Mais rien n'y fait, il ne mord pas le bleu du ciel et tente même de se suicider en 1965. Il divorce d'Odette et entame une liaison avec la fille de son éditeur, Françoise, de vingt et un ans sa cadette, qu'il épouse en 1968. Leur fille Joséphine voit le jour deux ans plus tard et ils adoptent Abdel, un jeune Tunisien handicapé. La gloire est désormais là : il est traduit en anglais,

grec, finlandais, italien, et même en japonais ! Il s'installe au pays des merveilles de la nature, en Suisse romande, réunit ses enfants à Noël dans son chalet de Gstaad (baptisé « San Antonio ») et se dore la pilule l'été à Marbella, en Espagne. Sa fortune fait le bonheur de sa mère – il lui offre une boutique de farces et attrapes ! –, de son père – il lui octroie une pension et édite son recueil de poèmes –, de sa sœur et de son beau-frère, qu'il fait travailler.

Parmi les personnages qu'il a créés, on adore le Vieux (alias le vioque), l'inspecteur Pinaud (ou Pinuche), l'hénaurme Bérurier et sa femme Berthe (dite la Gravosse), ainsi que leur nièce Marie-Marie, personnage inspiré de la propre nièce de l'auteur ! L'académicien Jean Dutourd tente de le faire admettre chez les « immortels » du quai Conti. Mais pas question pour Dard de sucer le sein rebondi de la Coupole, qu'il lézarde de sa verve ravageuse. Souvent qualifié d'« écrivain de gare populiste », il sait que les cuistres de la littérature veulent lui barrer l'entrée du jardin des Lettres.

En 1983, il commence à écrire Faut-il tuer les petits garçons qui ont les mains sur les hanches ?, dans lequel il imagine l'histoire d'un écrivain dont la belle-fille se fait kidnapper. Ironie du sort, le 23 mars, sa fille Joséphine, est victime d'un tel rapt. Après deux jours de rebondissements dignes d'un San-Antonio, il la retrouve, puis récupère la rançon. La même année, fasciné par l'animal politique érudit qu'il a rencontré, il crée un nouveau personnage : le Président, sous les traits duquel on reconnaît François Mitterrand. En 1993, trois étudiants publient un imposant Dictionnaire San-Antonio qui recense ses quelque 15 000 mots, noms et expressions, inventés ou détournés ! Cela ravive un peu la flamme, qui se fait vacillante.
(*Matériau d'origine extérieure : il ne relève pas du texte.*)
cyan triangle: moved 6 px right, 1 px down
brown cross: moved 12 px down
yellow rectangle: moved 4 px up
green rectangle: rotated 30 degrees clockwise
Malade, ayant perdu de son ardeur, Frédéric Dard confie l'écriture de son dernier roman, Céréales killer, à son fils. Son cœur, qui a survécu à bien des rochers acérés et des hospitalisations, lâche le 6 juin 2000. « Il faut mourir pour mesurer pleinement son degré de popularité » aimait-il à dire. Une popularité intacte, plus de vingt ans après.